About this exercise: The listing must be copied out in full and exactly; no images go with it.

Records shown:
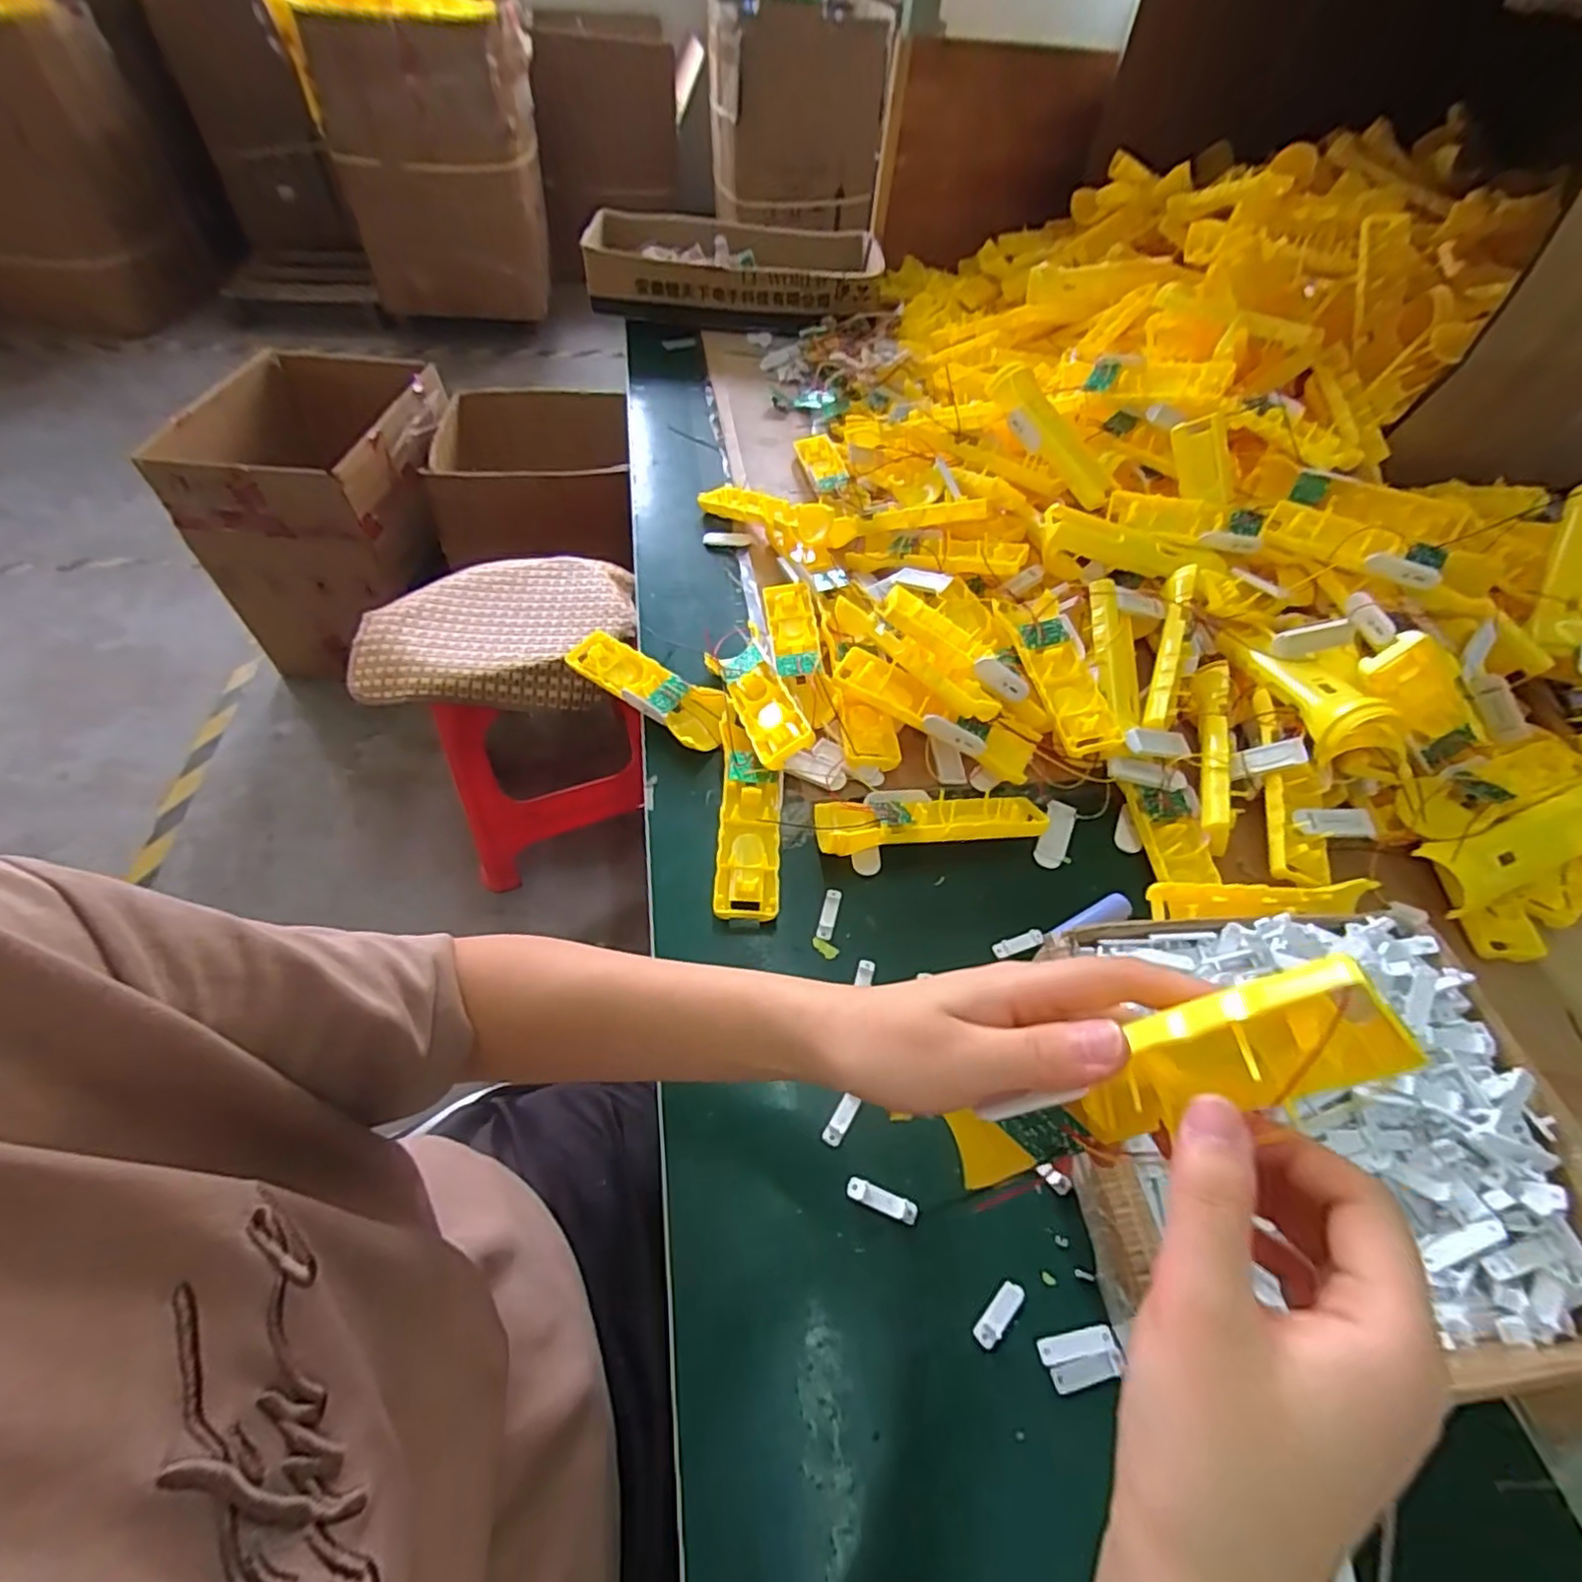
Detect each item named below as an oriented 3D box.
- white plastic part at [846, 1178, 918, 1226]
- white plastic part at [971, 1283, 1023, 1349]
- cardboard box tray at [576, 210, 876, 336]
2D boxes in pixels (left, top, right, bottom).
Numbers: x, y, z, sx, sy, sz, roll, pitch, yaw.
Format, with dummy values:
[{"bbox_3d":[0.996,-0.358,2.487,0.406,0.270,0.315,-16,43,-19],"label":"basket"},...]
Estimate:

Result of this exercise:
Detect each item named below as an oriented 3D box.
- white plastic part at [846, 1178, 918, 1226]
- white plastic part at [971, 1283, 1023, 1349]
- cardboard box tray at [576, 210, 876, 336]
2D boxes in pixels (left, top, right, bottom).
Numbers: x, y, z, sx, sy, sz, roll, pitch, yaw.
Format, with dummy values:
[{"bbox_3d":[0.996,-0.358,2.487,0.406,0.270,0.315,-16,43,-19],"label":"basket"},...]
Estimate:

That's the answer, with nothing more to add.